- [Exercise passage]
· · · ·
## Friday, December 11, 2009

...but not read enough, I think; sadly, his Red Book is unlikely to change that.

## Thursday, December 10, 2009

### Deep Thought

First things first.
......And yet I find 'zeroth' in my dictionary, to refer to the one before the first one. In Wikipedia I find: The zeroth item is the initial item of a zero-based sequence (that is, a sequence which is numbered beginning from zero rather than one), and surely 'first' would have done just as well as 'initial' there. In such a sequence, the first element is also the second; that is, a certain equivocation has been introduced, a new sense of "first" added to our initial, informal sense.
......The idea of an ordinal number zero comes from the ordering of the integers on a number line, from negative to positive infinity (exclusive). But when we use ordinal numbers to include negatives, as with years, we naturally make the direction more explicit (e.g. with BC and AD) and exclude year zero (whence all the fuss about when the millenium began).
......Modern maths does not like directions. It finds it best to begin with a collection of natural numbers {0, 1, 2, 3, ...} that are most fundamentally ordinal numbers, and are usually reduced to pure sets. Mathematics does not like directions. Following Euclid's reduction of geometry to logic, geometry was naturally reduced to analysis following Descartes, and then arithmetized, with an arithmetic reduced to set theory.
......And yet mathematicians do like directions. Imaginary numbers were only taken seriously as numbers (like the negative numbers) when it was realised that the positive and negative imaginary numbers i and -i could be regarded as unit distances (like 1 and -1), specifically in the direstions perpendicular to the positive and negative directions of the "real" number line in a "complex" plain (which is how complex numbers are introduced to students).
......Given the foundation of the concept of direction in our experience of space, I would guess that if there really are extra dimensions in physics, they are more likely to correspond to the complex numbers of quantum mechanics (e.g. by representing dimensions of actual physical possibility) than the six dimensions of phase space (nor the ten or twelve of string theory, etc.).
· · · ·
- [Input data]
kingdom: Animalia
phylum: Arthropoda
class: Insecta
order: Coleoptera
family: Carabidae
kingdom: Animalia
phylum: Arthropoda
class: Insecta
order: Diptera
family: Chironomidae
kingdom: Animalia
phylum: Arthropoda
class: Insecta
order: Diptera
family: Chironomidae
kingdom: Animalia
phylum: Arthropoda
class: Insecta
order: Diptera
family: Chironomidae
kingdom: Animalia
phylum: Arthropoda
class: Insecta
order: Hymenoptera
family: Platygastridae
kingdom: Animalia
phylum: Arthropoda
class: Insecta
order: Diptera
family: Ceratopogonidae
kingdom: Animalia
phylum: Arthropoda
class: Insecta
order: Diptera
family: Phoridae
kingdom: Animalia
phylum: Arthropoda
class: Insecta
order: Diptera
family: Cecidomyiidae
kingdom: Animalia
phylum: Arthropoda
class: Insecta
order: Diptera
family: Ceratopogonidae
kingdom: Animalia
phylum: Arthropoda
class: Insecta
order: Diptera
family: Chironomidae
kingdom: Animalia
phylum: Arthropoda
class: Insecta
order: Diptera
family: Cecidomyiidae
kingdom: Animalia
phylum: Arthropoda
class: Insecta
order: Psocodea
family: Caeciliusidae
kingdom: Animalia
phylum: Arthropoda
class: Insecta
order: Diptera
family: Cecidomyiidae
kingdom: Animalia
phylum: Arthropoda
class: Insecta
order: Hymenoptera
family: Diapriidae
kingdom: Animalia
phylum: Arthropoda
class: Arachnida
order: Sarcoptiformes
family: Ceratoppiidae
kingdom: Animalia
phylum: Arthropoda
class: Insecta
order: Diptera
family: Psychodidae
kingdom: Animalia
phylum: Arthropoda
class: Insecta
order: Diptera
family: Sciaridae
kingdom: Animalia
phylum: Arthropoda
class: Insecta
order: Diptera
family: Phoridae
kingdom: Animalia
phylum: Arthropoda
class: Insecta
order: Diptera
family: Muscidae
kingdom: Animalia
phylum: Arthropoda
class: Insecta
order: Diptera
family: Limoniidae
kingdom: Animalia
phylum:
· · · ·
- [Activity A] Please translate this sentence from the post on ordinal numbers and directions into Spanish: "Following Euclid's reduction of geometry to logic, geometry was naturally reduced to analysis following Descartes, and then arithmetized, with an arithmetic reduced to set theory."
- [Activity B] From the post on ordinal numbers and directions, extract the passage starting at "First things first." and ending at "initial, informal sense.".

- [Your response A] Siguiendo la reducción de la geometría a la lógica llevada a cabo por Euclides, la geometría se redujo de forma natural al análisis siguiendo a Descartes, y luego se aritmetizó, con una aritmética reducida a la teoría de conjuntos.

- [Your response B]
First things first.
......And yet I find 'zeroth' in my dictionary, to refer to the one before the first one. In Wikipedia I find: The zeroth item is the initial item of a zero-based sequence (that is, a sequence which is numbered beginning from zero rather than one), and surely 'first' would have done just as well as 'initial' there. In such a sequence, the first element is also the second; that is, a certain equivocation has been introduced, a new sense of "first" added to our initial, informal sense.